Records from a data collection
====================

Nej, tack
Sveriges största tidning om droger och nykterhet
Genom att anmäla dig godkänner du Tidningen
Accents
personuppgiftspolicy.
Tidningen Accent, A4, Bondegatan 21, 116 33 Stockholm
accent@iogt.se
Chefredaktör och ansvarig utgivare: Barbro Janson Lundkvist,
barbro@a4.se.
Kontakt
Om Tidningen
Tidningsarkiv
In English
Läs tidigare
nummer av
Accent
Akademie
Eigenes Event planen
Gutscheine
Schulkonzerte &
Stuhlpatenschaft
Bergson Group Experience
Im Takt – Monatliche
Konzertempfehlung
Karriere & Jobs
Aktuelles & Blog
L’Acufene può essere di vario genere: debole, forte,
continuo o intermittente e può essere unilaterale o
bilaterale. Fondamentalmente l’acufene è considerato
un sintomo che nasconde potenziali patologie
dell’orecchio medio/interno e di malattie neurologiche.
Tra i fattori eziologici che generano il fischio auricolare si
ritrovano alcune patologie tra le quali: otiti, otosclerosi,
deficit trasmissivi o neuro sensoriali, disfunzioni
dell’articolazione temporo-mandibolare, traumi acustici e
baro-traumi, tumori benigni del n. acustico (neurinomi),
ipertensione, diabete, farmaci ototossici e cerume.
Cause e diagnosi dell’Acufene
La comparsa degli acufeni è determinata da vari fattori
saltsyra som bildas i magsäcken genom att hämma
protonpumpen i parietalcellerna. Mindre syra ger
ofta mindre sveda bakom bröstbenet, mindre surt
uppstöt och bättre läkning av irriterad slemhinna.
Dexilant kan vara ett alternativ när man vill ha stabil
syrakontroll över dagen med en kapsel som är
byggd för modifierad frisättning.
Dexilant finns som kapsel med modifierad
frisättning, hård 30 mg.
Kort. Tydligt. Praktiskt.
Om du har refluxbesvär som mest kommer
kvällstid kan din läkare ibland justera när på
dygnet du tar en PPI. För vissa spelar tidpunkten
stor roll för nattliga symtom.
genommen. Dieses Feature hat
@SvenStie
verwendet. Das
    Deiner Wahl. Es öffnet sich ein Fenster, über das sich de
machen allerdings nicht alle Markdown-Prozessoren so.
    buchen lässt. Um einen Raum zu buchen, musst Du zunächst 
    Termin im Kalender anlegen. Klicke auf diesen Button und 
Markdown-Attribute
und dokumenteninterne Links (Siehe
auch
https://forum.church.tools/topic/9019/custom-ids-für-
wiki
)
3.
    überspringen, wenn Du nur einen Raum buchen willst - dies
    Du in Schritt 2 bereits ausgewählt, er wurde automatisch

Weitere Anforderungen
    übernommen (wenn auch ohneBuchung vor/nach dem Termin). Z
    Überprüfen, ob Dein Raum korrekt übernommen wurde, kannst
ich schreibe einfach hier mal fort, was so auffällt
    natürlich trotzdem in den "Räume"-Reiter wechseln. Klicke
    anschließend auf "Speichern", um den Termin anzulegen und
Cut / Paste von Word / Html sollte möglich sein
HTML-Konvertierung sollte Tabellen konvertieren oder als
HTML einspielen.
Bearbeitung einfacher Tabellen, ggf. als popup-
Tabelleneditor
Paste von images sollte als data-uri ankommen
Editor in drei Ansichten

====================

# [What the task requires]
Every entry should be printed again exactly as it stands.

# [Exercise output]
Nej, tack
Sveriges största tidning om droger och nykterhet
Genom att anmäla dig godkänner du Tidningen
Accents
personuppgiftspolicy.
Tidningen Accent, A4, Bondegatan 21, 116 33 Stockholm
accent@iogt.se
Chefredaktör och ansvarig utgivare: Barbro Janson Lundkvist,
barbro@a4.se.
Kontakt
Om Tidningen
Tidningsarkiv
In English
Läs tidigare
nummer av
Accent
Akademie
Eigenes Event planen
Gutscheine
Schulkonzerte &
Stuhlpatenschaft
Bergson Group Experience
Im Takt – Monatliche
Konzertempfehlung
Karriere & Jobs
Aktuelles & Blog
L’Acufene può essere di vario genere: debole, forte,
continuo o intermittente e può essere unilaterale o
bilaterale. Fondamentalmente l’acufene è considerato
un sintomo che nasconde potenziali patologie
dell’orecchio medio/interno e di malattie neurologiche.
Tra i fattori eziologici che generano il fischio auricolare si
ritrovano alcune patologie tra le quali: otiti, otosclerosi,
deficit trasmissivi o neuro sensoriali, disfunzioni
dell’articolazione temporo-mandibolare, traumi acustici e
baro-traumi, tumori benigni del n. acustico (neurinomi),
ipertensione, diabete, farmaci ototossici e cerume.
Cause e diagnosi dell’Acufene
La comparsa degli acufeni è determinata da vari fattori
saltsyra som bildas i magsäcken genom att hämma
protonpumpen i parietalcellerna. Mindre syra ger
ofta mindre sveda bakom bröstbenet, mindre surt
uppstöt och bättre läkning av irriterad slemhinna.
Dexilant kan vara ett alternativ när man vill ha stabil
syrakontroll över dagen med en kapsel som är
byggd för modifierad frisättning.
Dexilant finns som kapsel med modifierad
frisättning, hård 30 mg.
Kort. Tydligt. Praktiskt.
Om du har refluxbesvär som mest kommer
kvällstid kan din läkare ibland justera när på
dygnet du tar en PPI. För vissa spelar tidpunkten
stor roll för nattliga symtom.
genommen. Dieses Feature hat
@SvenStie
verwendet. Das
    Deiner Wahl. Es öffnet sich ein Fenster, über das sich de
machen allerdings nicht alle Markdown-Prozessoren so.
    buchen lässt. Um einen Raum zu buchen, musst Du zunächst 
    Termin im Kalender anlegen. Klicke auf diesen Button und 
Markdown-Attribute
und dokumenteninterne Links (Siehe
auch
https://forum.church.tools/topic/9019/custom-ids-für-
wiki
)
3.
    überspringen, wenn Du nur einen Raum buchen willst - dies
    Du in Schritt 2 bereits ausgewählt, er wurde automatisch

Weitere Anforderungen
    übernommen (wenn auch ohneBuchung vor/nach dem Termin). Z
    Überprüfen, ob Dein Raum korrekt übernommen wurde, kannst
ich schreibe einfach hier mal fort, was so auffällt
    natürlich trotzdem in den "Räume"-Reiter wechseln. Klicke
    anschließend auf "Speichern", um den Termin anzulegen und
Cut / Paste von Word / Html sollte möglich sein
HTML-Konvertierung sollte Tabellen konvertieren oder als
HTML einspielen.
Bearbeitung einfacher Tabellen, ggf. als popup-
Tabelleneditor
Paste von images sollte als data-uri ankommen
Editor in drei Ansichten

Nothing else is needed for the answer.